Important: After enforcement, the NTLMv1 event count is expected to remain consistently at zero. Any increase indicates that a new dependency has emerged, a configuration drift has occurred, or a system outside the exception scope is using NTLMv1, and should be investigated immediately.

New NTLM Audit Logs

NTLM audit capabilities have been enhanced with Windows 11 24H2 and Windows Server 2025. More detailed logging capabilities have been introduced for clients, servers, and Domain Controllers. These logs (4020, 4021, 4022, 4023, 4030, 4031, 4032, 4033) make NTLM authentication traffic more visible and facilitate the detection of NTLMv1 dependencies.

Important Note: The 4032 event log generated on Domain Controllers can accelerate the NTLMv1 analysis process.

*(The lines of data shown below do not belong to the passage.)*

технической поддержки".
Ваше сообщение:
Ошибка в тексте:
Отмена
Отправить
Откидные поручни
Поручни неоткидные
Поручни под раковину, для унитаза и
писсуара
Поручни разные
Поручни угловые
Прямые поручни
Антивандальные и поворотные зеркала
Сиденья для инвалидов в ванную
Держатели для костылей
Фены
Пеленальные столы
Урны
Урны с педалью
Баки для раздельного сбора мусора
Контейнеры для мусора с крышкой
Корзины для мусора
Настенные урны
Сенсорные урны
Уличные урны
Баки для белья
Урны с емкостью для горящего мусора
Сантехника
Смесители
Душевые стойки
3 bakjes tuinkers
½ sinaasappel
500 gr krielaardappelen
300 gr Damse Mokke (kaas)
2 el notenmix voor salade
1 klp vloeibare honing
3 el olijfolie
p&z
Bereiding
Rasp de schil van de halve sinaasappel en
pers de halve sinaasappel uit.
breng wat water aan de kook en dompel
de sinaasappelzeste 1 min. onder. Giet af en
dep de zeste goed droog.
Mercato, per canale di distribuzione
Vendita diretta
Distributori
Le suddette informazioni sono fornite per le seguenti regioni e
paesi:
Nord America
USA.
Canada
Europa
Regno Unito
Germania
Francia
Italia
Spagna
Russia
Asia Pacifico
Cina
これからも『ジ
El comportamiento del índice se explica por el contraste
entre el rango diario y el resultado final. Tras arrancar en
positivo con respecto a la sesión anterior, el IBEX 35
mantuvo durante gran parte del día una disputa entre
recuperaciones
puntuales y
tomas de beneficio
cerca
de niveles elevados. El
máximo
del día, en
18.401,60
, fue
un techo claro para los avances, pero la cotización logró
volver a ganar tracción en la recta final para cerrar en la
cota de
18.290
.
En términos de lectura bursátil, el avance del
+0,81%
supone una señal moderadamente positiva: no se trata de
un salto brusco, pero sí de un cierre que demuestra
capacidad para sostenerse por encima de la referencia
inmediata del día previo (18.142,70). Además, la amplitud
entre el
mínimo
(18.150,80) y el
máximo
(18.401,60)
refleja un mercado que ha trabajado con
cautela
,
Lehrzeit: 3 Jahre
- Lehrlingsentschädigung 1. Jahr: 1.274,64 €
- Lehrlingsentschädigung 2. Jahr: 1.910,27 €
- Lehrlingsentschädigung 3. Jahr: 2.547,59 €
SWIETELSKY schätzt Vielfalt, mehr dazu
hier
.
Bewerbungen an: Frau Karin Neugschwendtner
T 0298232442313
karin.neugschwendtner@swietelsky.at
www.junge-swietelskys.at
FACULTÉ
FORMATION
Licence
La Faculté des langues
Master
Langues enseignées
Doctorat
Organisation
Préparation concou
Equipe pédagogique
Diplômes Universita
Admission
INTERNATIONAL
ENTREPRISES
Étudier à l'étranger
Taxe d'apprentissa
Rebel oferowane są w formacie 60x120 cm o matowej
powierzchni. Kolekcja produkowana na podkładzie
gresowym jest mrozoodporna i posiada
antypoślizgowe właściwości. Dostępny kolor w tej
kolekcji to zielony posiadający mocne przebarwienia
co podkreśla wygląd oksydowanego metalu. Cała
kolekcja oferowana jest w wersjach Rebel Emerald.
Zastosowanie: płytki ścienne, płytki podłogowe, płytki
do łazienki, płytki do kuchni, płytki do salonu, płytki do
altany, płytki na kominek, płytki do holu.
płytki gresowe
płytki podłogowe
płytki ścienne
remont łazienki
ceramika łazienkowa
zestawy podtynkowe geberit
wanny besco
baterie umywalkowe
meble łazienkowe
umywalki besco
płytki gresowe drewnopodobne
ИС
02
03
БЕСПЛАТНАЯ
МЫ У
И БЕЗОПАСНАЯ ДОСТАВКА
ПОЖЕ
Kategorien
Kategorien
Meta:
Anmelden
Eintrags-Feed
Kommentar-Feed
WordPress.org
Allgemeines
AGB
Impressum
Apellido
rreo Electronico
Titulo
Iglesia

Thanks to this log, analysis can be performed without enabling the 4624 log on all clients and servers.

The new log records enable security teams to answer the following questions more clearly compared to the existing logging structure:

Who is using NTLM; it makes the account, related machine, and process visible.
Why is NTLM being used; it reveals the reason for choosing NTLM over modern protocols such as Kerberos.
Where is the NTLM authentication occurring; it provides connection details such as the machine name and IP address.

The enhanced log records also generate information about NTLMv1 usage on the client and server side, while also enabling domain-wide NTLMv1 usage monitoring on Domain Controllers.

The relevant logs can be viewed in the Event Viewer application at Event Viewer > Applications and Services Logs > Microsoft > Windows > NTLM > Operational.

The enhanced NTLM logs on the client and server side are managed through the settings at Computer Configuration > Policies > Administrative Templates > System > NTLM > NTLM Enhanced Logging.

New NTLM Policy

The domain-wide enhanced NTLM logs are controlled through the following policy on the Domain Controller.

Domain-wide NTLM logs are managed through the settings at Computer Configuration > Policies > Administrative Templates > System > Netlogon > Log Enhanced Domain-wide NTLM Logs.